- Navarajpur Location in Nepal
- Coordinates: 26°36′N 86°25′E﻿ / ﻿26.60°N 86.42°E
- Country: Nepal
- Zone: Sagarmatha Zone
- District: Siraha District

Government janta samajwadi party nepal
- • Type: Elected

Population (2016)
- • Total: 19,056
- Time zone: UTC+5:45 (Nepal Time)
- Website: https://nawarajpurmun.gov.np/

= Navarajpur Rural Municipality =

Former Village Development Committee in Nepal

Navarajpur is a rural municipality located in the southeastern part of Siraha District, Nepal.

== Administration ==
The Navarajpur Gaunpalika comprises several villages, including Navarajpur, Tamasuiya, Bachahi, Naharniya, Jhajhpatti, Sunderpur, Kursandi, Menha, Devnagar, Phulwariya, Jagatpur, Majhaura, Dhekha, Karmaniya, Bhagwatipur, and Geruwaha.

The office of the local bodies of Navarajpur Gaunpalika is situated in the "Shree Janta Madhyamik Vidyalaya Sonwarsha" school's building.

As of 2024, the mayor of this Gaunpalika is Mr. Shiv Udgar Yadav (Shiva).

== Villages ==
=== Navarajpur ===
Navarajpur is a village in the Siraha district of Nepal. The residents of this village have settled in various parts of the country. Among the 200 households, the majority of the population belongs to the Yadav community.

The village has several religious places and temples, including the "Maa Hajari Sthan." The goddess of this temple is worshipped by both the villagers and visitors. The nearby village of Bachahi is notable for the Ramjanki Temple, an ancient and significant religious site.

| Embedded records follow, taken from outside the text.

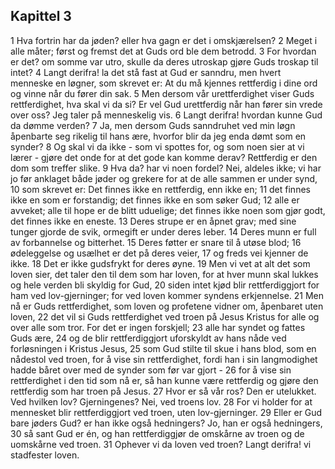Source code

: ## Kapittel 3

1 Hva fortrin har da jøden? eller hva gagn er det i omskjærelsen?
2 Meget i alle måter; først og fremst det at Guds ord ble dem betrodd.
3 For hvordan er det? om somme var utro, skulle da deres utroskap gjøre Guds troskap til intet?
4 Langt derifra! la det stå fast at Gud er sanndru, men hvert menneske en løgner, som skrevet er: At du må kjennes rettferdig i dine ord og vinne når du fører din sak.
5 Men dersom vår urettferdighet viser Guds rettferdighet, hva skal vi da si? Er vel Gud urettferdig når han fører sin vrede over oss? Jeg taler på menneskelig vis.
6 Langt derifra! hvordan kunne Gud da dømme verden?
7 Ja, men dersom Guds sanndruhet ved min løgn åpenbarte seg rikelig til hans ære, hvorfor blir da jeg enda dømt som en synder?
8 Og skal vi da ikke - som vi spottes for, og som noen sier at vi lærer - gjøre det onde for at det gode kan komme derav? Rettferdig er den dom som treffer slike.
9 Hva da? har vi noen fordel? Nei, aldeles ikke; vi har jo før anklaget både jøder og grekere for at de alle sammen er under synd,
10 som skrevet er: Det finnes ikke en rettferdig, enn ikke en;
11 det finnes ikke en som er forstandig; det finnes ikke en som søker Gud;
12 alle er avveket; alle til hope er de blitt uduelige; det finnes ikke noen som gjør godt, det finnes ikke en eneste.
13 Deres strupe er en åpnet grav; med sine tunger gjorde de svik, ormegift er under deres leber.
14 Deres munn er full av forbannelse og bitterhet.
15 Deres føtter er snare til å utøse blod;
16 ødeleggelse og usælhet er det på deres veier,
17 og freds vei kjenner de ikke.
18 Det er ikke gudsfrykt for deres øyne.
19 Men vi vet at alt det som loven sier, det taler den til dem som har loven, for at hver munn skal lukkes og hele verden bli skyldig for Gud,
20 siden intet kjød blir rettferdiggjort for ham ved lov-gjerninger; for ved loven kommer syndens erkjennelse.
21 Men nå er Guds rettferdighet, som loven og profetene vidner om, åpenbaret uten loven,
22 det vil si Guds rettferdighet ved troen på Jesus Kristus for alle og over alle som tror. For det er ingen forskjell;
23 alle har syndet og fattes Guds ære,
24 og de blir rettferdiggjort uforskyldt av hans nåde ved forløsningen i Kristus Jesus,
25 som Gud stilte til skue i hans blod, som en nådestol ved troen, for å vise sin rettferdighet, fordi han i sin langmodighet hadde båret over med de synder som før var gjort -
26 for å vise sin rettferdighet i den tid som nå er, så han kunne være rettferdig og gjøre den rettferdig som har troen på Jesus.
27 Hvor er så vår ros? Den er utelukket. Ved hvilken lov? Gjerningenes? Nei, ved troens lov.
28 For vi holder for at mennesket blir rettferdiggjort ved troen, uten lov-gjerninger.
29 Eller er Gud bare jøders Gud? er han ikke også hedningers? Jo, han er også hedningers,
30 så sant Gud er én, og han rettferdiggjør de omskårne av troen og de uomskårne ved troen.
31 Ophever vi da loven ved troen? Langt derifra! vi stadfester loven.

In 2017, a girl's hostel was constructed in Navarajpur with support from the Japanese government, aimed at improving access to higher education for female students.

=== Geruwaha ===
Nawajpur-01 (Geruwaha) has four gateways to enter the village. Although small, the village is lush with greenery and has extensive land for farming. Most of the residents are engaged in farming, while some hold government positions in various fields. The highest-ranking official from the village is Mr. Rijhan Yadav (DSP), who is also involved in private NGOs.

The villagers have strong faith in traditional healers known as Dhami and Jhakris. It is believed that the village is protected by Dihbar Baba, whose shrine is located on the western border of the village, connected to Tamasuiwa.

Mr. Kashi Yadav and Mr. Chabil Yadav lead two different political parties, the CPN and the Janta Samajwadi Party, respectively. The ward chairman of Nawajpur Ward No. 1 is Mr. Nabin Kumar Yadav, who was elected under the Janta Samajwadi Party Nepal.

Majhaura
Majhaura is a village development committee in Siraha District in the Sagarmatha Zone of south-eastern Nepal. At the time of the 1991 Nepal census it had a population of 3964 people living in 678 individual households.